Working with kids is tough enough, but working with kids and their families can be quite hard. And to be honest, any time you're working with kids, there's always interaction with the families: they want to know how a class might have gone or whether their child is reaching developmental milestones on time.
When I'm working with young children, I work to foster a relationship with the parents that acknowledges that at the center of a child's education is their family. My role isn't just to teach someone's child but to work with that family so that they may continue to educate the child and seek further enrichment opportunities.
There are many ways to do this, but I've done one thing almost ubiquitously: talk with them.

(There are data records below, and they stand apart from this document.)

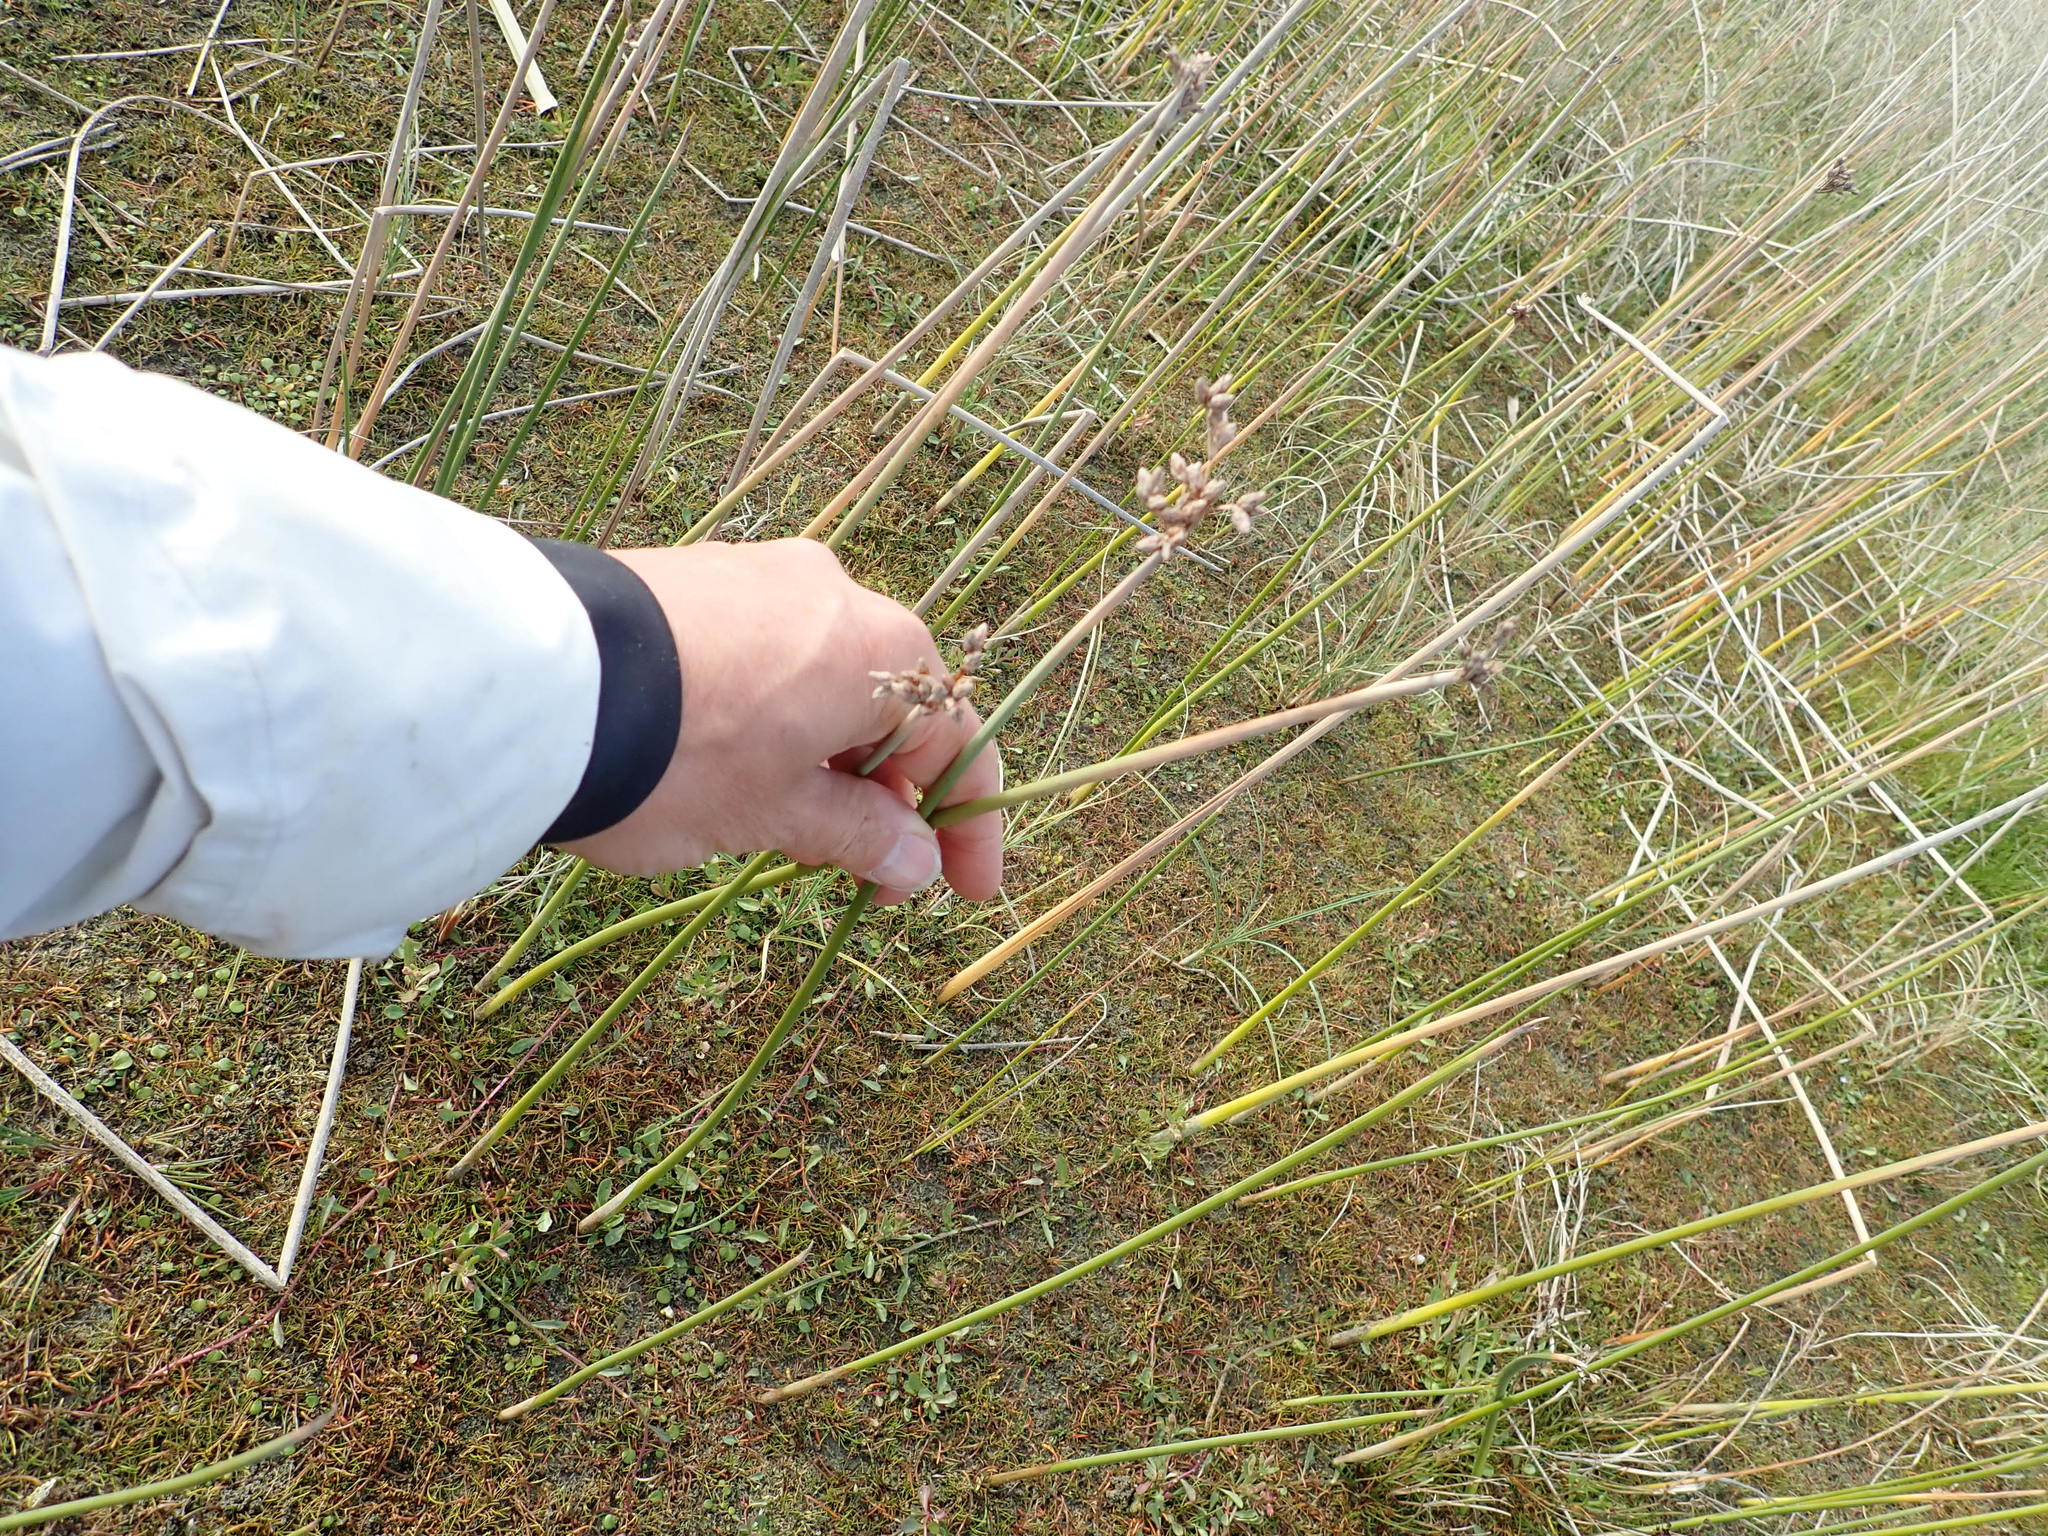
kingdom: Plantae
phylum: Tracheophyta
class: Liliopsida
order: Poales
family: Cyperaceae
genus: Schoenoplectus
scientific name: Schoenoplectus tabernaemontani
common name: Grey club-rush
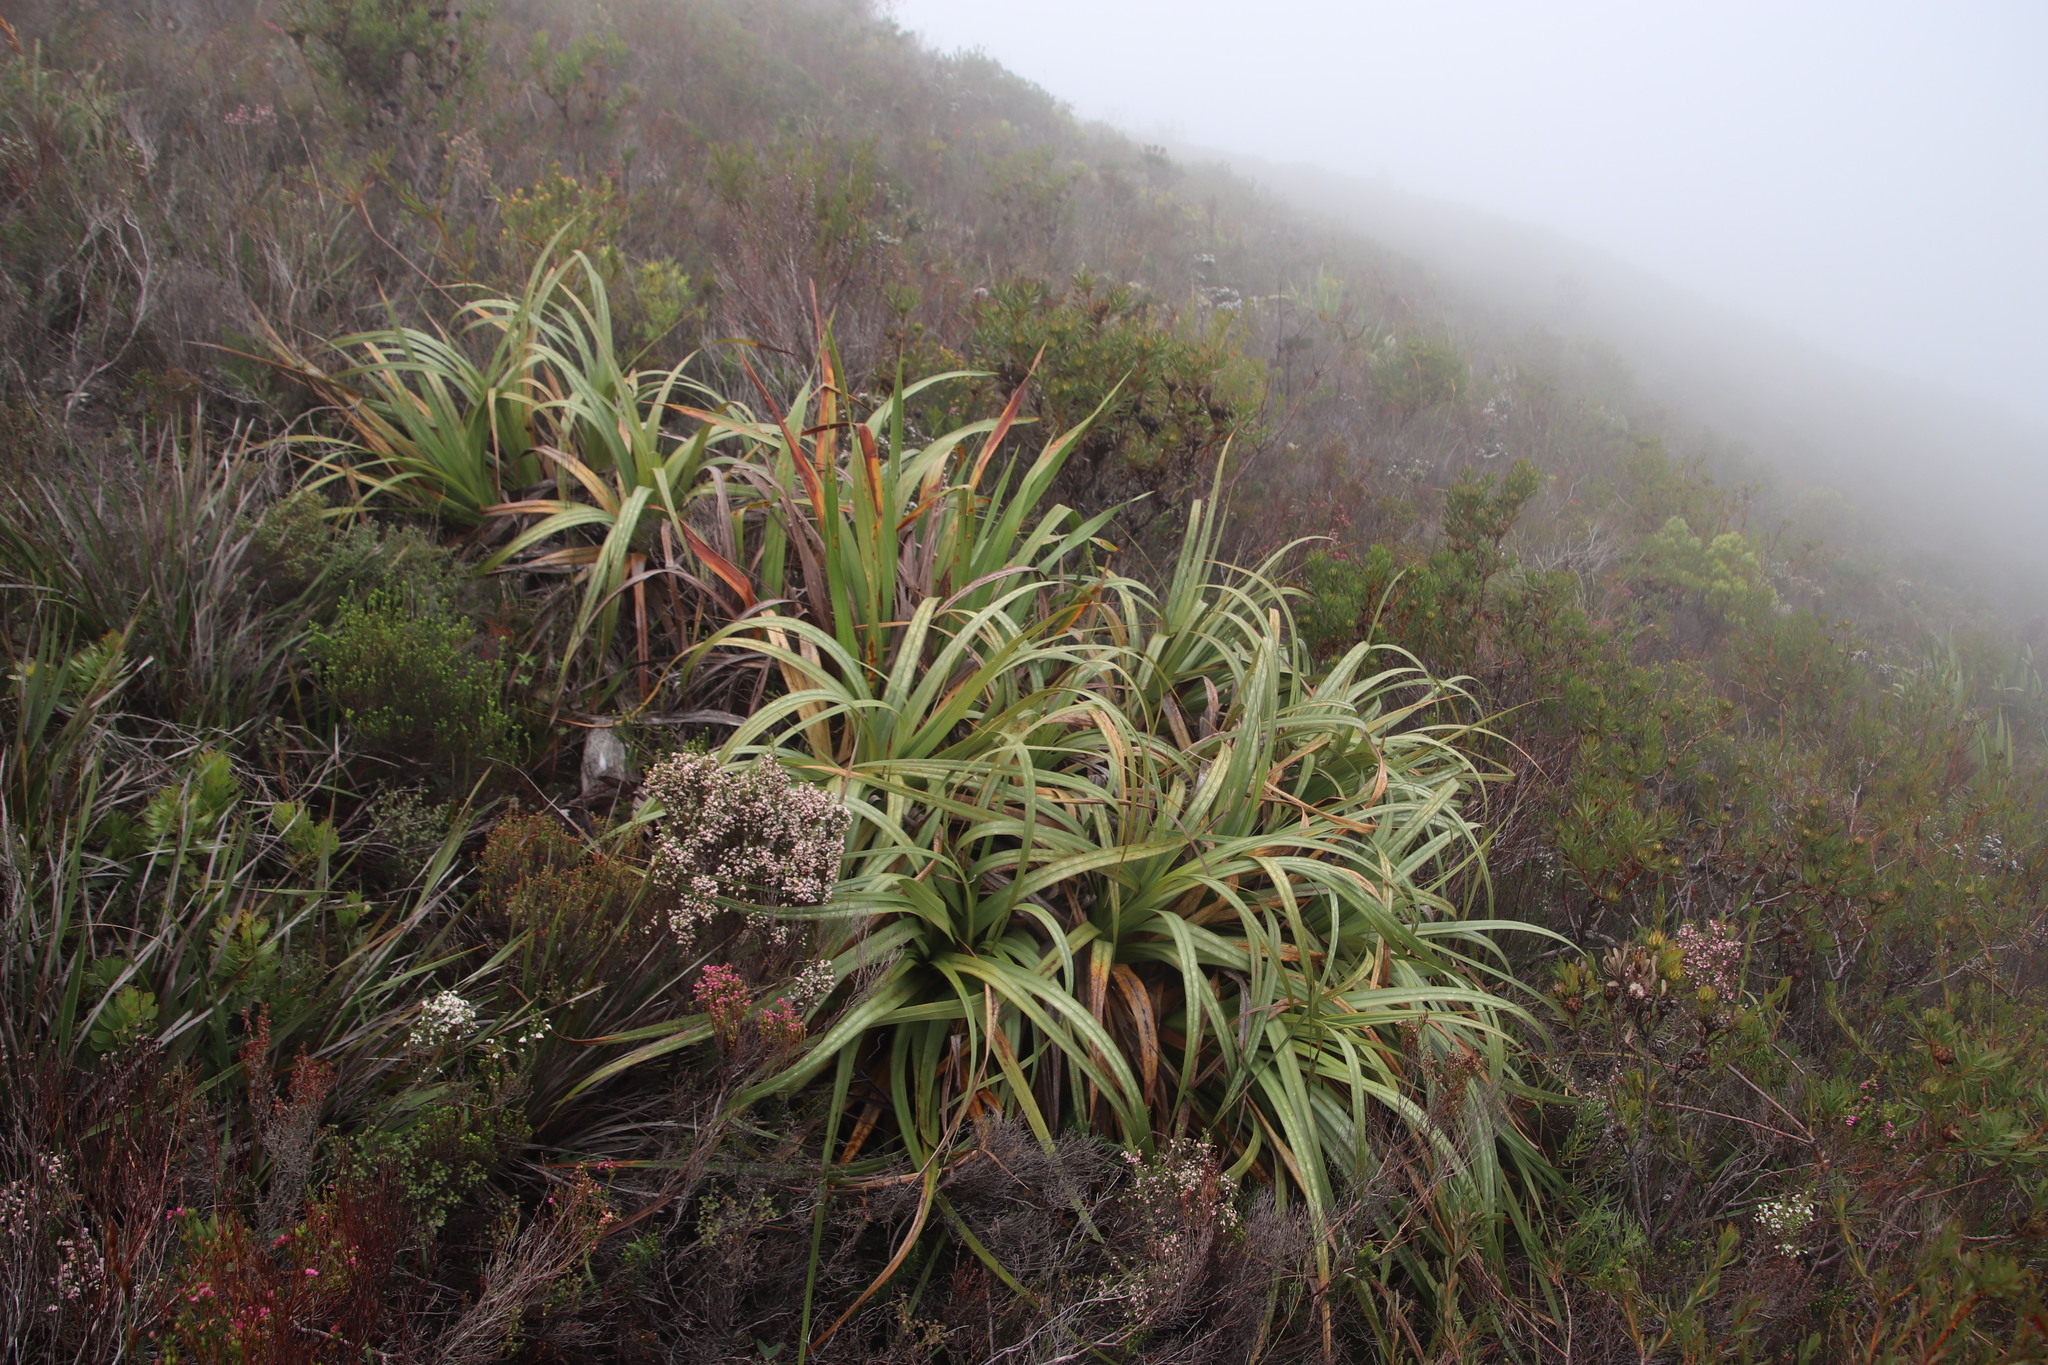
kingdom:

It might be tempting to unload one's "expertise" on a parent, but rather, I work my hardest to convey my love of a parent's child to them. I've often relayed an anecdotal story to parents - "oh, your child is so cute, they keep putting boxes on their head and screaming 'I'm invisible!'" - only to have been met with "Oh man! He does that here too?" I show parents that I'm paying attention to their child and that I see sides of their child that are only visible in an intimate relationship. That same parent is much more receptive to my suggestions when it comes to follow-up educational opportunities or even activities that one parent might be able to do at home to expand their child's learning.
That may be simple, but it's the best advice I've ever gotten. Most interactions with parents are bearable when everyone has established that the child is genuinely loved and cared for.